(MATERIAL FOR THE TASK Opens)

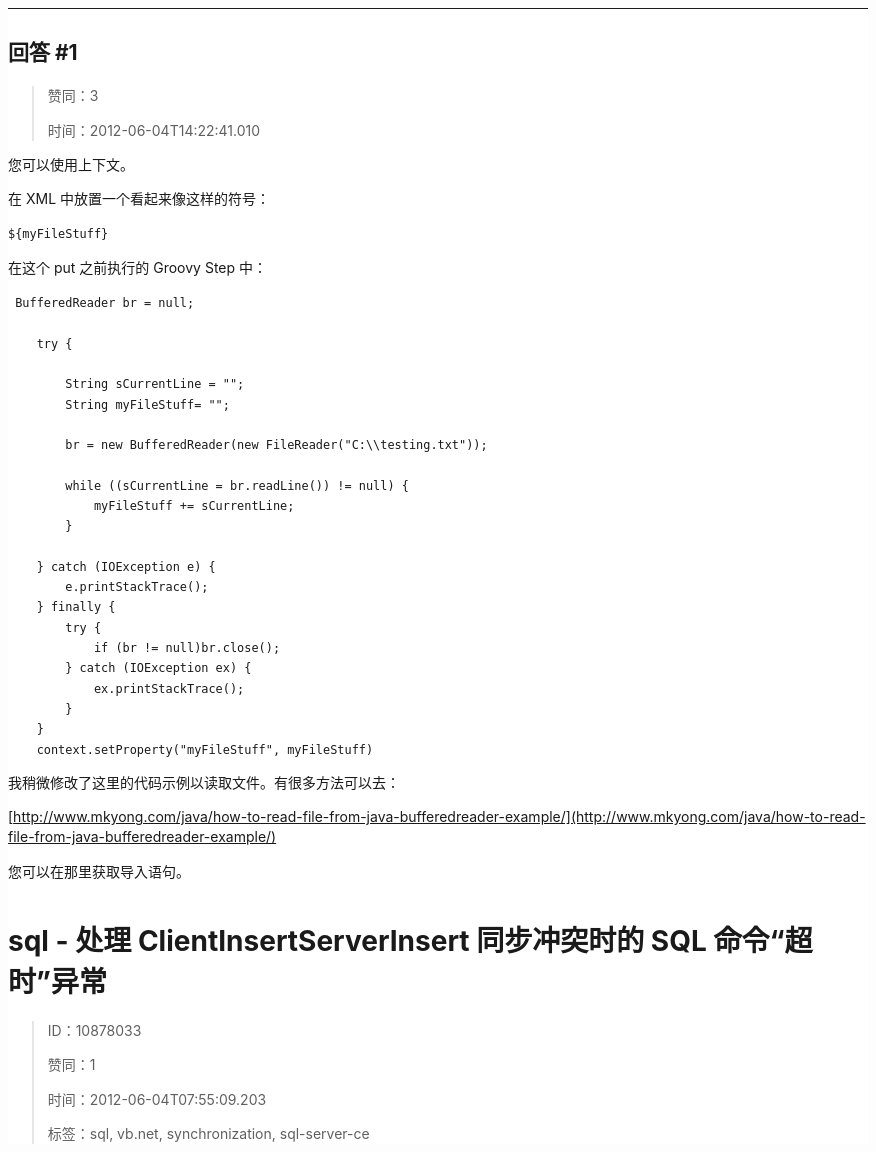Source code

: * * *

## 回答 #1

> 赞同：3
> 
> 时间：2012-06-04T14:22:41.010

您可以使用上下文。

在 XML 中放置一个看起来像这样的符号：

```
${myFileStuff} 
```

在这个 put 之前执行的 Groovy Step 中：

```
 BufferedReader br = null;

    try {

        String sCurrentLine = "";
        String myFileStuff= "";

        br = new BufferedReader(new FileReader("C:\\testing.txt"));

        while ((sCurrentLine = br.readLine()) != null) {
            myFileStuff += sCurrentLine;
        }

    } catch (IOException e) {
        e.printStackTrace();
    } finally {
        try {
            if (br != null)br.close();
        } catch (IOException ex) {
            ex.printStackTrace();
        }
    }
    context.setProperty("myFileStuff", myFileStuff) 
```

我稍微修改了这里的代码示例以读取文件。有很多方法可以去：

[http://www.mkyong.com/java/how-to-read-file-from-java-bufferedreader-example/](http://www.mkyong.com/java/how-to-read-file-from-java-bufferedreader-example/)

您可以在那里获取导入语句。

# sql - 处理 ClientInsertServerInsert 同步冲突时的 SQL 命令“超时”异常

> ID：10878033
> 
> 赞同：1
> 
> 时间：2012-06-04T07:55:09.203
> 
> 标签：sql, vb.net, synchronization, sql-server-ce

(MATERIAL FOR THE TASK Closes)

### [THE TASK]
Your reply should consist of the data, transcribed exactly, and should hold no pictures.

### [WORKED SOLUTION]
Source code

: * * *

## 回答 #1

> 赞同：3
> 
> 时间：2012-06-04T14:22:41.010

您可以使用上下文。

在 XML 中放置一个看起来像这样的符号：

```
${myFileStuff} 
```

在这个 put 之前执行的 Groovy Step 中：

```
 BufferedReader br = null;

    try {

        String sCurrentLine = "";
        String myFileStuff= "";

        br = new BufferedReader(new FileReader("C:\\testing.txt"));

        while ((sCurrentLine = br.readLine()) != null) {
            myFileStuff += sCurrentLine;
        }

    } catch (IOException e) {
        e.printStackTrace();
    } finally {
        try {
            if (br != null)br.close();
        } catch (IOException ex) {
            ex.printStackTrace();
        }
    }
    context.setProperty("myFileStuff", myFileStuff) 
```

我稍微修改了这里的代码示例以读取文件。有很多方法可以去：

[http://www.mkyong.com/java/how-to-read-file-from-java-bufferedreader-example/](http://www.mkyong.com/java/how-to-read-file-from-java-bufferedreader-example/)

您可以在那里获取导入语句。

# sql - 处理 ClientInsertServerInsert 同步冲突时的 SQL 命令“超时”异常

> ID：10878033
> 
> 赞同：1
> 
> 时间：2012-06-04T07:55:09.203
> 
> 标签：sql, vb.net, synchronization, sql-server-ce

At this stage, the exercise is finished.